The problem: Using the material below, print a verbatim copy of every line from the one containing "41: (625, 290, 20.11)" through the one containing "55: (253, 426, 7.80)", inclusive, and omit the pictures.

Provided material:

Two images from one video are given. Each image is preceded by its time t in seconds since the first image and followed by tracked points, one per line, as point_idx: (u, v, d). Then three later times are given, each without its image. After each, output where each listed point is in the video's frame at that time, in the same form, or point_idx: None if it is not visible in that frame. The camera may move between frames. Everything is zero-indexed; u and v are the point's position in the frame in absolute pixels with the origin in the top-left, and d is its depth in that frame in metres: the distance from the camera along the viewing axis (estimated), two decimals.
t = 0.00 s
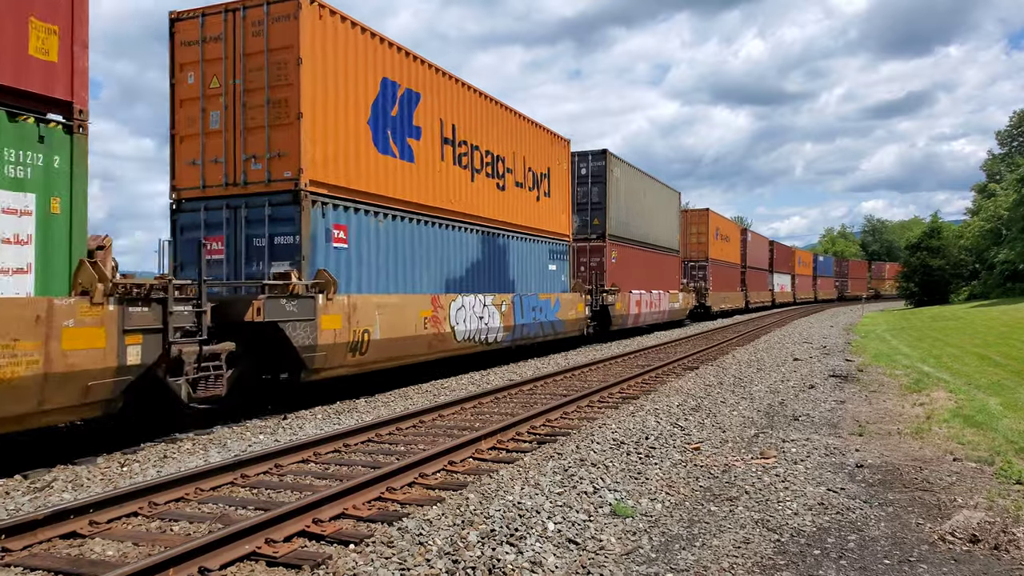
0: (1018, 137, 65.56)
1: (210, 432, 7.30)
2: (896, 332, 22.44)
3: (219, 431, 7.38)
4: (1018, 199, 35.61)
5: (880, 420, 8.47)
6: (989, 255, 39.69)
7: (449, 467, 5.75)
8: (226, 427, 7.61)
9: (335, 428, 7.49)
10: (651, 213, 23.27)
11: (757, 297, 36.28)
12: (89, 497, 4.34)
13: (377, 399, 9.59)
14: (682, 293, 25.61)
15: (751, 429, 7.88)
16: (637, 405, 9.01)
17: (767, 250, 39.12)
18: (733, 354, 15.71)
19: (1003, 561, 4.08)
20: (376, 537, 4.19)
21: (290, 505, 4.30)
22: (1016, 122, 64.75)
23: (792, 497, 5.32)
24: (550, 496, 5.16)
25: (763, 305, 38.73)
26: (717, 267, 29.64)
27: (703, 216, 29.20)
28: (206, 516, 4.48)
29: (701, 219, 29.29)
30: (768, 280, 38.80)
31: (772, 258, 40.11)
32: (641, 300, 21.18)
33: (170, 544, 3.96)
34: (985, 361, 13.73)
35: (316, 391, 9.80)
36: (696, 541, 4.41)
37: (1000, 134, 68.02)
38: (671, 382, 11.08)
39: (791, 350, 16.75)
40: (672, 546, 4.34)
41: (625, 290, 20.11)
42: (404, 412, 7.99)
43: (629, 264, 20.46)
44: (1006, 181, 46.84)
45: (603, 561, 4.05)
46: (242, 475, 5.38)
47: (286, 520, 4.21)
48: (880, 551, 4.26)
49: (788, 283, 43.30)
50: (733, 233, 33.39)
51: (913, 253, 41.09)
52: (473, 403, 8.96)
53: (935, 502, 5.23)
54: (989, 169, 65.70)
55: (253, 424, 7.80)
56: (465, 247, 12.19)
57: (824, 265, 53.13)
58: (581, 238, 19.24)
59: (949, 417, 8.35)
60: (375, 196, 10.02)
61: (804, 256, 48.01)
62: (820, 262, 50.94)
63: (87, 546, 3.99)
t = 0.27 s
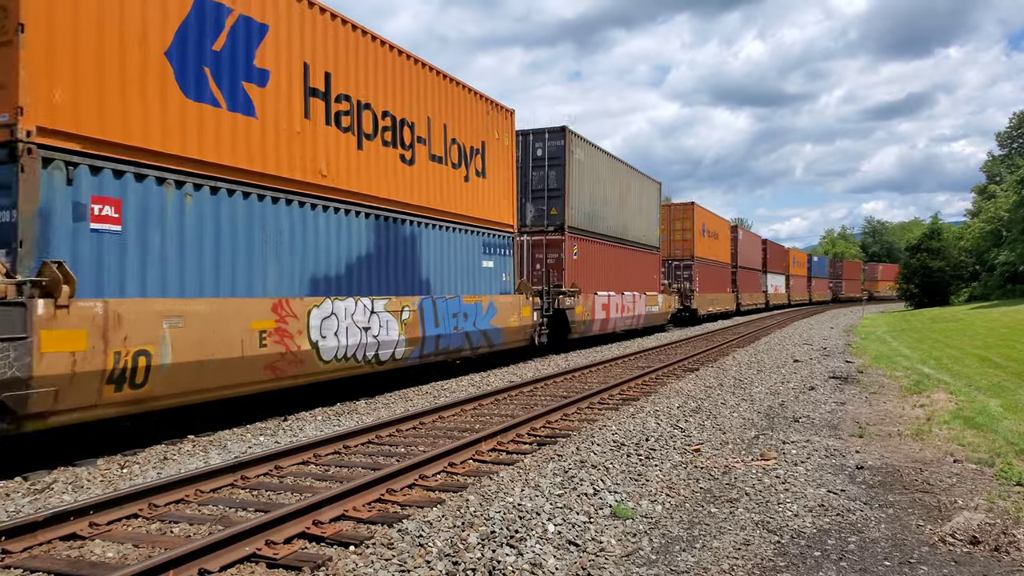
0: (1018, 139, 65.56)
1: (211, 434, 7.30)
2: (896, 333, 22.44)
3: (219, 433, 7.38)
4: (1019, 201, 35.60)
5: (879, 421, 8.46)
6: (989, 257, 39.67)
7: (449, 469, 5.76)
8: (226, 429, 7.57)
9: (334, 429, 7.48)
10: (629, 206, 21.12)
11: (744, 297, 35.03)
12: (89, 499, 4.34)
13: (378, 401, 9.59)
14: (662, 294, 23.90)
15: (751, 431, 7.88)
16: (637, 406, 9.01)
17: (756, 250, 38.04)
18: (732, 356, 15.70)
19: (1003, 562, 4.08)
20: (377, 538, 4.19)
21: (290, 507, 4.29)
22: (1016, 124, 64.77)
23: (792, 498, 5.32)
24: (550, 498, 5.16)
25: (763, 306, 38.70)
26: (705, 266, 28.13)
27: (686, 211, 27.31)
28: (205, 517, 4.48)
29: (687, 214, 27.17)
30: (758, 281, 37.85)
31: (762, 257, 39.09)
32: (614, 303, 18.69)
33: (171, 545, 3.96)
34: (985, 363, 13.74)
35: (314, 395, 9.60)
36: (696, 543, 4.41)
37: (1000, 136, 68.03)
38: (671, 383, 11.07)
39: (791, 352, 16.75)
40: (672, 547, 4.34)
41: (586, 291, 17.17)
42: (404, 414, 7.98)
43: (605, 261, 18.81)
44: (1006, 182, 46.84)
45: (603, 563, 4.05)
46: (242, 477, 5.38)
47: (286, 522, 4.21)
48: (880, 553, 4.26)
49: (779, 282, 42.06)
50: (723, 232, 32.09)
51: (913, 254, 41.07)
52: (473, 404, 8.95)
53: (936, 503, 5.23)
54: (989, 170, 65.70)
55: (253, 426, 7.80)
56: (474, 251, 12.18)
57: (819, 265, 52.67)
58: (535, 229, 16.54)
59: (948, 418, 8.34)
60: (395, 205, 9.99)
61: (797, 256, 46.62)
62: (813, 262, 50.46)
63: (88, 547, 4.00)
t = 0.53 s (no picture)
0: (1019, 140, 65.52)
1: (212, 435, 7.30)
2: (897, 334, 22.43)
3: (220, 434, 7.38)
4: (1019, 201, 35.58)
5: (880, 422, 8.46)
6: (990, 258, 39.64)
7: (450, 470, 5.76)
8: (227, 431, 7.57)
9: (335, 431, 7.48)
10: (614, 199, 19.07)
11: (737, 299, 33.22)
12: (91, 500, 4.34)
13: (379, 402, 9.60)
14: (639, 294, 21.24)
15: (752, 432, 7.88)
16: (638, 408, 9.00)
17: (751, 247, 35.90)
18: (733, 356, 15.69)
19: (1005, 563, 4.08)
20: (378, 540, 4.19)
21: (290, 508, 4.29)
22: (1016, 125, 64.77)
23: (794, 500, 5.32)
24: (551, 499, 5.16)
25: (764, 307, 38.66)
26: (694, 265, 26.55)
27: (669, 204, 25.12)
28: (206, 519, 4.48)
29: (670, 208, 25.33)
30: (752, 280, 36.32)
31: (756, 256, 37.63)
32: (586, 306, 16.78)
33: (172, 547, 3.96)
34: (986, 363, 13.73)
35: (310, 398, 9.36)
36: (697, 544, 4.40)
37: (1001, 137, 67.98)
38: (672, 385, 11.06)
39: (792, 353, 16.73)
40: (673, 549, 4.34)
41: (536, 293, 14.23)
42: (405, 415, 7.98)
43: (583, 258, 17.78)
44: (1008, 183, 46.76)
45: (604, 565, 4.05)
46: (243, 478, 5.38)
47: (286, 523, 4.21)
48: (882, 554, 4.25)
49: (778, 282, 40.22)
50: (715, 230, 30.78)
51: (913, 255, 41.03)
52: (474, 406, 8.94)
53: (937, 505, 5.22)
54: (990, 171, 65.65)
55: (254, 427, 7.79)
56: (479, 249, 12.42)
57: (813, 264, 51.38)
58: (472, 218, 13.65)
59: (950, 419, 8.33)
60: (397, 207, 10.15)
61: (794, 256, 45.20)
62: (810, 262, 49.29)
63: (88, 549, 3.99)
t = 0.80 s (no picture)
0: (1018, 142, 65.59)
1: (211, 437, 7.29)
2: (898, 336, 22.43)
3: (220, 435, 7.37)
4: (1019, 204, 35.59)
5: (880, 424, 8.46)
6: (990, 260, 39.67)
7: (450, 472, 5.76)
8: (226, 432, 7.57)
9: (335, 433, 7.48)
10: (575, 186, 16.56)
11: (727, 302, 32.08)
12: (91, 501, 4.34)
13: (379, 403, 9.62)
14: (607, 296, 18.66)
15: (751, 434, 7.87)
16: (638, 410, 8.99)
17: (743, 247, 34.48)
18: (733, 358, 15.69)
19: (1003, 565, 4.08)
20: (377, 541, 4.19)
21: (290, 510, 4.29)
22: (1016, 128, 64.85)
23: (793, 501, 5.32)
24: (551, 501, 5.16)
25: (763, 309, 38.66)
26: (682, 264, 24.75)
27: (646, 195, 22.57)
28: (206, 520, 4.49)
29: (647, 199, 22.64)
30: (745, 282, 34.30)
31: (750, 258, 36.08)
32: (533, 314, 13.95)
33: (172, 548, 3.96)
34: (986, 365, 13.74)
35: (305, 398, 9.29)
36: (697, 546, 4.41)
37: (1001, 139, 68.04)
38: (672, 387, 11.06)
39: (792, 355, 16.73)
40: (673, 550, 4.34)
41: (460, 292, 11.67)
42: (405, 416, 7.98)
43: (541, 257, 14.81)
44: (1007, 186, 46.80)
45: (604, 566, 4.06)
46: (243, 479, 5.38)
47: (287, 525, 4.21)
48: (881, 556, 4.26)
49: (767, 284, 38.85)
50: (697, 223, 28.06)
51: (913, 258, 41.06)
52: (474, 407, 8.94)
53: (936, 506, 5.22)
54: (989, 173, 65.70)
55: (253, 429, 7.78)
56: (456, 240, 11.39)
57: (808, 265, 49.79)
58: (366, 196, 10.65)
59: (949, 421, 8.34)
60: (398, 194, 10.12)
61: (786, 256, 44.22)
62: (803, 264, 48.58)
63: (88, 550, 3.99)
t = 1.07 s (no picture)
0: (1017, 143, 65.66)
1: (210, 437, 7.29)
2: (897, 336, 22.45)
3: (219, 435, 7.37)
4: (1017, 204, 35.65)
5: (879, 425, 8.47)
6: (989, 261, 39.73)
7: (450, 472, 5.77)
8: (225, 433, 7.57)
9: (334, 433, 7.49)
10: (516, 156, 14.00)
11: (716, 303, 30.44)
12: (89, 501, 4.34)
13: (378, 403, 9.62)
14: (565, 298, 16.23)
15: (751, 434, 7.88)
16: (637, 410, 8.98)
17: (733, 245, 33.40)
18: (732, 359, 15.69)
19: (1001, 565, 4.09)
20: (377, 541, 4.20)
21: (290, 510, 4.29)
22: (1016, 128, 64.95)
23: (792, 501, 5.33)
24: (551, 501, 5.16)
25: (762, 309, 38.68)
26: (659, 260, 22.55)
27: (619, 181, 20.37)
28: (205, 520, 4.49)
29: (620, 186, 20.48)
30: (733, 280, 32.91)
31: (740, 257, 34.88)
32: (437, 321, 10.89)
33: (171, 548, 3.96)
34: (984, 366, 13.77)
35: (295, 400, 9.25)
36: (696, 546, 4.42)
37: (1000, 139, 68.10)
38: (671, 387, 11.06)
39: (791, 355, 16.74)
40: (672, 550, 4.35)
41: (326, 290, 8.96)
42: (404, 416, 7.98)
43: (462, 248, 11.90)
44: (1005, 187, 46.81)
45: (603, 566, 4.07)
46: (242, 479, 5.39)
47: (287, 525, 4.22)
48: (880, 555, 4.27)
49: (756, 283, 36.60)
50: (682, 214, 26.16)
51: (913, 258, 41.11)
52: (473, 408, 8.94)
53: (935, 506, 5.24)
54: (988, 174, 65.78)
55: (252, 429, 7.78)
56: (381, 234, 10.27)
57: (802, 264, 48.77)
58: (188, 159, 8.01)
59: (948, 421, 8.36)
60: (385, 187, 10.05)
61: (782, 253, 42.69)
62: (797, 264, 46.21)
63: (87, 550, 4.00)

Written solution:
41: (625, 290, 20.11)
42: (404, 412, 7.99)
43: (629, 264, 20.46)
44: (1006, 181, 46.84)
45: (603, 561, 4.05)
46: (242, 475, 5.38)
47: (286, 520, 4.21)
48: (880, 551, 4.26)
49: (788, 283, 43.30)
50: (733, 233, 33.39)
51: (913, 253, 41.09)
52: (473, 403, 8.96)
53: (935, 502, 5.23)
54: (989, 169, 65.70)
55: (253, 424, 7.80)
56: (465, 247, 12.19)
57: (824, 265, 53.13)
58: (581, 238, 19.24)
59: (949, 417, 8.35)
60: (375, 196, 10.02)
61: (804, 256, 48.01)
62: (820, 262, 50.94)
63: (87, 546, 3.99)
t = 0.27 s
0: (1018, 139, 65.56)
1: (211, 434, 7.30)
2: (896, 333, 22.44)
3: (219, 433, 7.38)
4: (1019, 201, 35.60)
5: (879, 421, 8.46)
6: (989, 257, 39.67)
7: (449, 469, 5.76)
8: (226, 429, 7.57)
9: (334, 429, 7.48)
10: (629, 206, 21.12)
11: (744, 297, 35.03)
12: (89, 499, 4.34)
13: (378, 401, 9.59)
14: (662, 294, 23.90)
15: (751, 431, 7.88)
16: (637, 406, 9.01)
17: (756, 250, 38.04)
18: (732, 356, 15.70)
19: (1003, 562, 4.08)
20: (377, 538, 4.19)
21: (290, 507, 4.29)
22: (1016, 124, 64.77)
23: (792, 498, 5.32)
24: (550, 498, 5.16)
25: (763, 306, 38.70)
26: (705, 266, 28.13)
27: (686, 211, 27.31)
28: (205, 517, 4.48)
29: (687, 214, 27.17)
30: (758, 281, 37.85)
31: (762, 257, 39.09)
32: (614, 303, 18.69)
33: (171, 545, 3.96)
34: (985, 363, 13.74)
35: (314, 395, 9.60)
36: (696, 543, 4.41)
37: (1000, 136, 68.03)
38: (671, 383, 11.07)
39: (791, 352, 16.75)
40: (672, 547, 4.34)
41: (586, 291, 17.17)
42: (404, 414, 7.98)
43: (605, 261, 18.81)
44: (1006, 182, 46.84)
45: (603, 563, 4.05)
46: (242, 477, 5.38)
47: (286, 522, 4.21)
48: (880, 553, 4.26)
49: (779, 282, 42.06)
50: (723, 232, 32.09)
51: (913, 254, 41.07)
52: (473, 404, 8.95)
53: (936, 503, 5.23)
54: (989, 170, 65.70)
55: (253, 426, 7.80)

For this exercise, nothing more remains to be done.